TASK DETAILS: Could you restate the data below word for word, without its pictures?

DATA SEGMENT Block Start

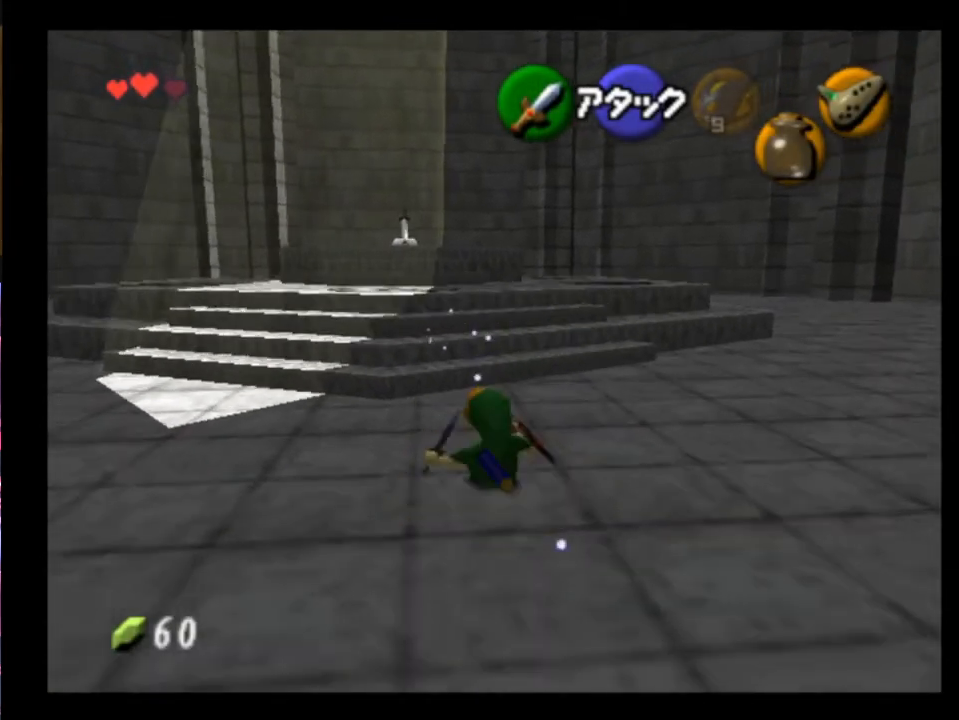
{"buttons": [], "left_stick": "up", "events": [[267, "A", "down"], [333, "A", "up"]]}
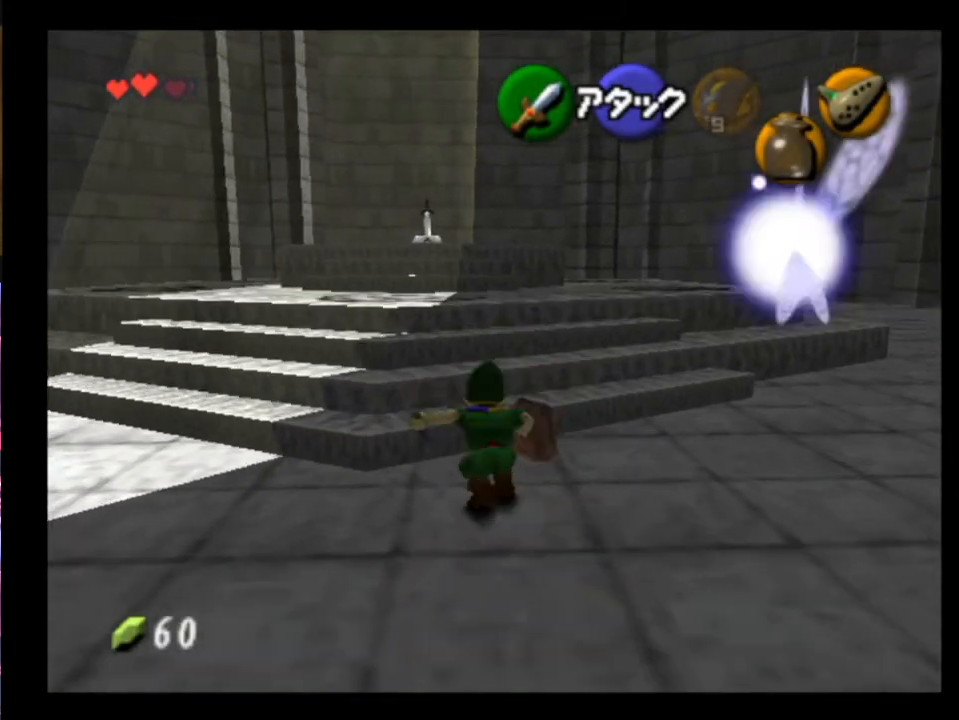
{"buttons": ["A"], "left_stick": "up", "events": [[500, "A", "down"]]}
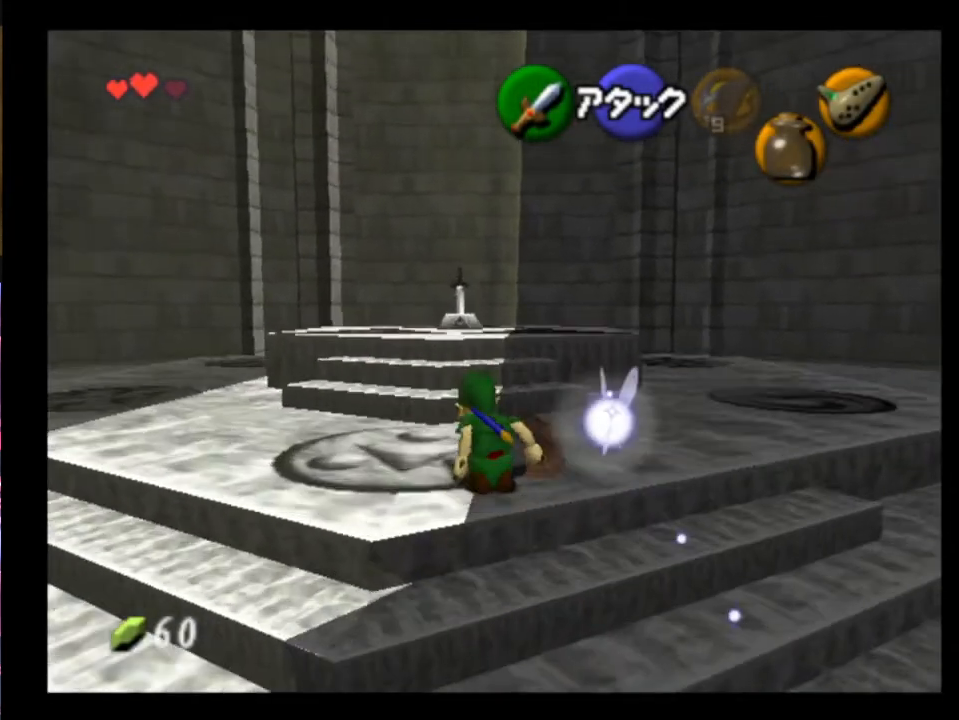
{"buttons": [], "left_stick": "up", "events": [[133, "A", "up"]]}
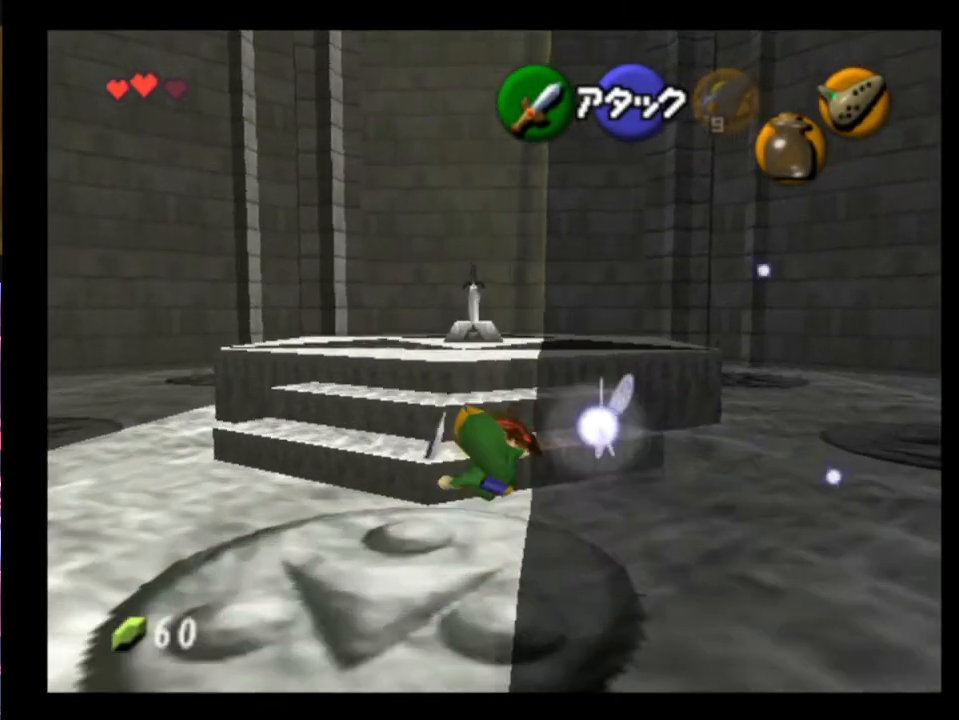
{"buttons": [], "left_stick": "up", "events": []}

DATA SEGMENT Block End

RESPONSE TO THE EXERCISE:
{"buttons": [], "left_stick": "up", "events": [[267, "A", "down"], [333, "A", "up"]]}
{"buttons": ["A"], "left_stick": "up", "events": [[500, "A", "down"]]}
{"buttons": [], "left_stick": "up", "events": [[133, "A", "up"]]}
{"buttons": [], "left_stick": "up", "events": []}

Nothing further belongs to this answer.